The salt and low-temperature dual stress significantly reduced LWP, gs, chlorophyll content, PSII activity, photosynthetic enzyme activity, and enhanced MDA content, which caused the decrease in cotton seedling photosynthesis and growth. While SiO2-NPs application alleviated the deleterious consequences of the dual stress. The positive correlations were observed between Pn and gs, SL, SW, SD, chlorophyll content, Fv/Fm, ΦPSII, qP, and Rubisco activity. It indicated that SiO2-NPs enhanced the photosynthesis of cotton seedlings by regulating the stomatal state, improving the light energy utilization efficiency and electron transport activity of PSII, and inducing the increase of Rubisco activity to enhance the carbon assimilation capacity under the salt and low-temperature dual stress.
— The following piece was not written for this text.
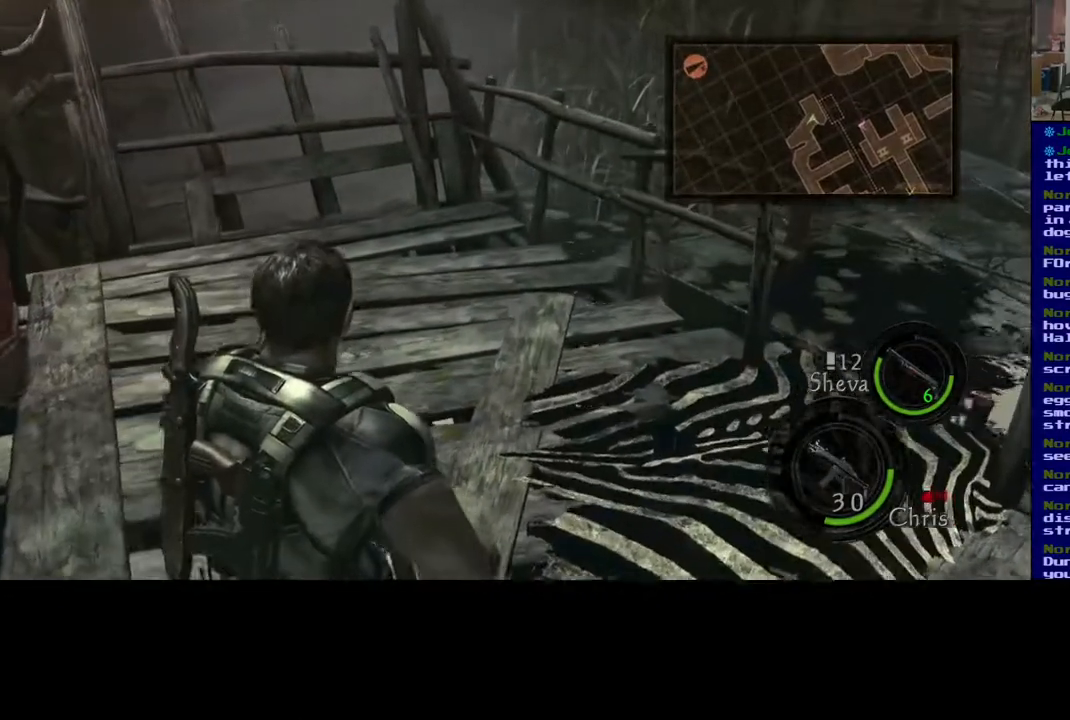
{"buttons": [], "left_stick": "up", "right_stick": "center", "events": []}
According to our results, SiO2-NPs at the concentration of 100 mg L− 1 could be recommended to mitigate the damage in cotton seedling growth under the salt and low-temperature dual stress. However, there was only one combined treatment, and the effects of SiO2-NPs on the ion transport, osmotic regulation, antioxidant defense, signal conduction, and gene expression are still unclear. Further studies are required under a wide range of salt and low-temperature combined treatments to examine the biochemical and molecular mechanism of SiO2-NPs, to provide deeper insights into the effects of SiO2-NPs on plant growth under multiple stress.